Problem requirements:
In the passage on religious analogies below, print word for word the part starting with "You can extend" and going on through "anybody will laugh.".

--- start Quoted text ---

That's why in the hands of the enemies all religions become stupid. The whole trick is: that you go on extending the analogy -- a point comes where it is no longer tenable. no longer significant. For example, Jesus says "my father who is up in heaven." Now this "up" does not mean up. "My father" doesn't mean my father, because there can be no "mine" in it. "... who is up in heaven" -- now you can distort the whole meaning easily. When Christian friends also destroy it, enemies are bound to destroy it. They pray looking upwards. It is foolish because, in fact, in existence nothing is up and nothing is down. If you take existence in its totality. what is down and what is up? There can be nothing down and nothing up -- these are relative terms.

If you take the word "father," then difficulties arise. An Aryasamaji -- a modern sect of Hinduism, fanatic and foolish -- came to me, and he said, "I have heard you sometimes refer to Jesus also. Are you a Christian?" I said, "In a way, yes." Of course he became mad. He couldn't understand "in a way." He said, "I can prove that your Jesus is completely wrong. He says 'my father in heaven' -- then who is the mother?" Now this is how analogies can be.... Who is the mother? Without a mother how can there be a father? Perfectly true. It seems so simple. You can defeat the argument.

And then Christians, being afraid because they say "God is the father," then they have to make it clear that Jesus is the only begotten son, because if everybody is the son then the whole point is lost: what is the speciality and uniqueness of Jesus. So he is the only begotten son. Now things go from worse to worse. Then who is everybody else? All bastards? The whole world? Only Jesus is the son -- then about you, what about you? What about popes. and apostles, and the whole world? The whole existence then becomes bastard, without a father. Nobody knows.

You can extend an analogy. There comes a point when it destroys its whole meaning -- not only that, it gives such a stupid picture that anybody will laugh.

Hence, religion can be understood only in deep sympathy. If you have sympathy you can understand it: if you don't have sympathy you can only misunderstand it -- because the whole phenomenon is in parables. To understand a parable the understanding of language is not enough, the understanding of grammar is not enough, because a parable is something which transcends grammar and language. If you are very sympathetic, only then will you have the possibility to catch the meaning.

An analogy is not a proof. An analogy is just a method to indicate something which cannot be said -- to show something which cannot be said. Remember this always: otherwise you will he caught in your own cleverness.

--- end Quoted text ---
--- start Supplied data ---

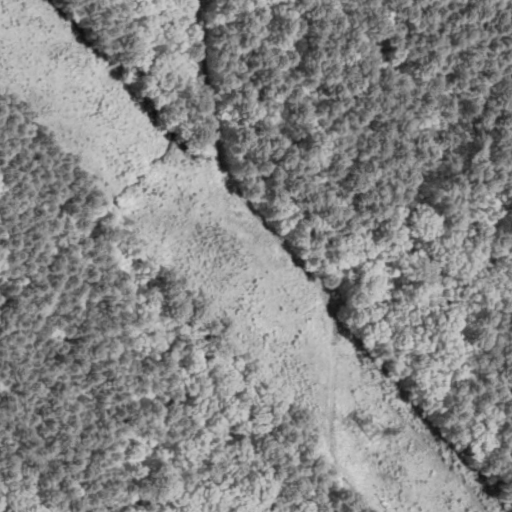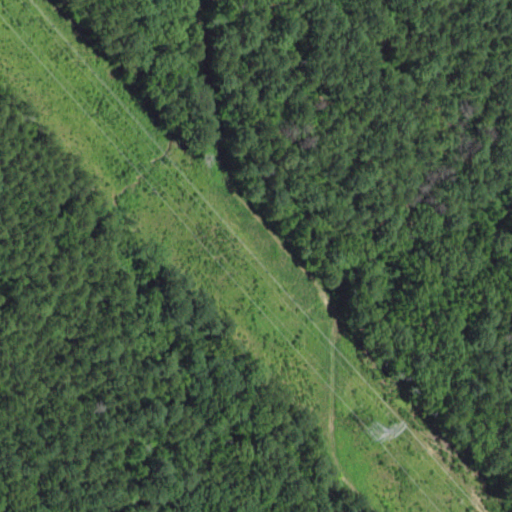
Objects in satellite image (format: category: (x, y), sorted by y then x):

--- end Supplied data ---
--- start Supplied data ---

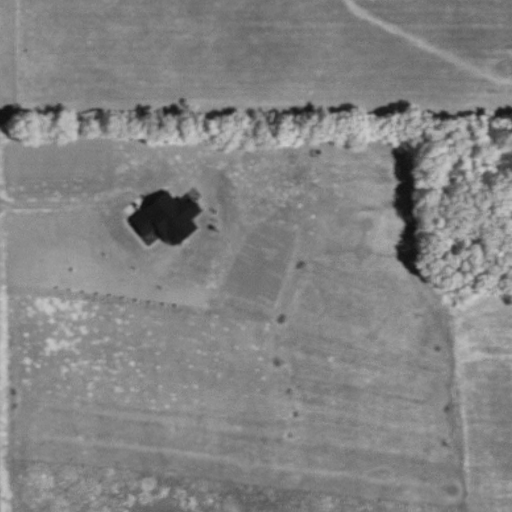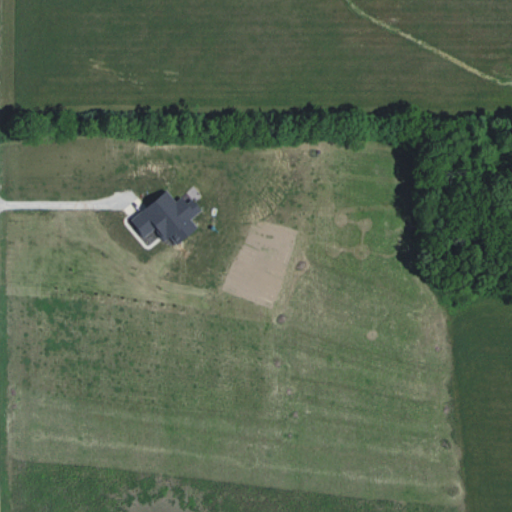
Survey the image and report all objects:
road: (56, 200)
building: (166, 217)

--- end Supplied data ---

Result for this task:
You can extend an analogy. There comes a point when it destroys its whole meaning -- not only that, it gives such a stupid picture that anybody will laugh.